7. Filmfest Schleswig-Holstein – Augenweide
Sketch mit Schrotschuss
„Sängerknaben“ (D 2002, Frank D. Müller)
11 Minuten dauert der Kurzfilm-Sketch „Sängerknaben“ von Frank D. Müller, 11 Minuten Kurzweil und Sarkasmus nebst einem ironischen Seitenblick auf das Gangster- und Krimi-Genre. Benny (Max von Thun) und Niko (Misel Maticevic) haben es auf die Sparstrümpfe reicher Witwen abgesehen, bei denen sie sich als vermeintliche Abgesandte des örtlichen Pastors Zutritt verschaffen. Nächstes Opfer soll Dorothee Sendlinger (Helmka Sagebiel) sein. Doch die hat eine rachsüchtige Tochter (Christiane Blumhoff), die nicht nur ihre Mutter und deren Reichtum mit der Schrotflinte verteidigt, sondern den Spieß umdreht. Benny und Niko müssen buchstäblich nach ihrer Pfeife tanzen, besser singen. Eine Zwangssituationen, denn die beiden „wollen nichts Böses, nur bisschen Bares“ und sind nicht sattelfest im deutschen Volksliedgut, worauf es Schrotschüsse in den nackten Allerwertesten setzt …
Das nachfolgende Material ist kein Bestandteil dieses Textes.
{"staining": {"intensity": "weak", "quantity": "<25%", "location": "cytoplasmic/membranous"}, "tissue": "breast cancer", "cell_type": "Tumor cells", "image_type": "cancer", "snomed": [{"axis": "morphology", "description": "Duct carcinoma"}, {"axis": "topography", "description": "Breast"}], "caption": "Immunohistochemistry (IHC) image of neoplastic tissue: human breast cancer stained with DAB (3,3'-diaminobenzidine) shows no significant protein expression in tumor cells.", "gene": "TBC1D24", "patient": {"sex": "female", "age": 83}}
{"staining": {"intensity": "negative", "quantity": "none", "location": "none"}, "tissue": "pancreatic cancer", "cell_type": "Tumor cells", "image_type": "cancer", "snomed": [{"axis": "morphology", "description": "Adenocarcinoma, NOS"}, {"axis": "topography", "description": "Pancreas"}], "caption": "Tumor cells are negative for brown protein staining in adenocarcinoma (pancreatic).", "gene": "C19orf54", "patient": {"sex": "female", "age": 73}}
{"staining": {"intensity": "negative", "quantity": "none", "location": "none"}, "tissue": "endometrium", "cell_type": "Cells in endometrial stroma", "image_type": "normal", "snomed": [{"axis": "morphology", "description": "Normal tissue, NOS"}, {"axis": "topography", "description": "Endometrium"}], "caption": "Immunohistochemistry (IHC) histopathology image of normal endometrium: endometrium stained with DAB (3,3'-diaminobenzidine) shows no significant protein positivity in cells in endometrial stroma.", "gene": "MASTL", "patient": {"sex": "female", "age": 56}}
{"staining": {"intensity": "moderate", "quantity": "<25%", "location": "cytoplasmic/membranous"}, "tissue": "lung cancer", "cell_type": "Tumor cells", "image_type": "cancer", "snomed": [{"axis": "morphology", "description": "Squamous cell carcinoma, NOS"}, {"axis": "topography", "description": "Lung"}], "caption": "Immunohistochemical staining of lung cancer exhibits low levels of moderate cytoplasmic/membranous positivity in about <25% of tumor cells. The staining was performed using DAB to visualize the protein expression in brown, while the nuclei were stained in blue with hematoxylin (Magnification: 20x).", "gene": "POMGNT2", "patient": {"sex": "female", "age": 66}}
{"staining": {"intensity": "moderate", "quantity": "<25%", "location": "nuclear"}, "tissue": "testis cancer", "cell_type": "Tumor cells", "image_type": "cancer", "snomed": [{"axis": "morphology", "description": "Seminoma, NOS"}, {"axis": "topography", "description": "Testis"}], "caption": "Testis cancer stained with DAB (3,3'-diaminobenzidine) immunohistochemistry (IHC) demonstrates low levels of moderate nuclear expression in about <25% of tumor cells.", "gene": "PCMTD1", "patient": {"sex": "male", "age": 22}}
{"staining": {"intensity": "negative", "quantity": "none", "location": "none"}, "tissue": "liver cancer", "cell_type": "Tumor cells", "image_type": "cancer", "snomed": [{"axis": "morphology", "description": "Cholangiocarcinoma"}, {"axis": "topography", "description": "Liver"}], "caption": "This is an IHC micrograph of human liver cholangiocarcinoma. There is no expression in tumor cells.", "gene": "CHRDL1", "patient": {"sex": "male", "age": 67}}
Vertauschte Rollen, Ganoven auf der sangbaren Anklagebank – Max von Thun, Misel Maticevic
Frank D. Müllers Drehbuch setzt ganz auf die Dynamik der Handlung, der sich Kameraführung und Schnitt unterordnen. Die witzige Handlung, die die Rolle von Täter und Opfer beziehungsreich vertauscht, die auch den Spleen des Flintenweibs – Benny und Niko sind offenbar nicht die ersten von ihr geschassten „Sängerknaben“ – humorig beleuchtet, ist der Motor des Films, der dadurch nicht mehr, aber auch nicht weniger als „klassisches“ Unterhaltungskino ist. Doch es bleibt ein bloßer Sketch, ein Scherz, ein komödiantisches Intermezzo ohne viel Hintersinn, dessen Schluss – Benny und Niko im Bademantel und am Tropf auf einer verschneiten Krankenhausparkbank – allzu bemüht surreal erscheint. Bewundernswert dennoch die Leistung der Schauspieler, denen in 11 kurzen Minuten die Zeichnung nicht bloß plakativer Charaktere gelingt. (Gudrun Lübker-Suhre)
„Sängerknaben“, D 2002, 35mm, 11 Min., Buch, Regie: Frank D. Müller, Kamera: Holger Seidel, Jiri Heidinger, Petra Brüderl, Schnitt: Christian Lonk, Produktion: Markus Penth, Frank D. Müller.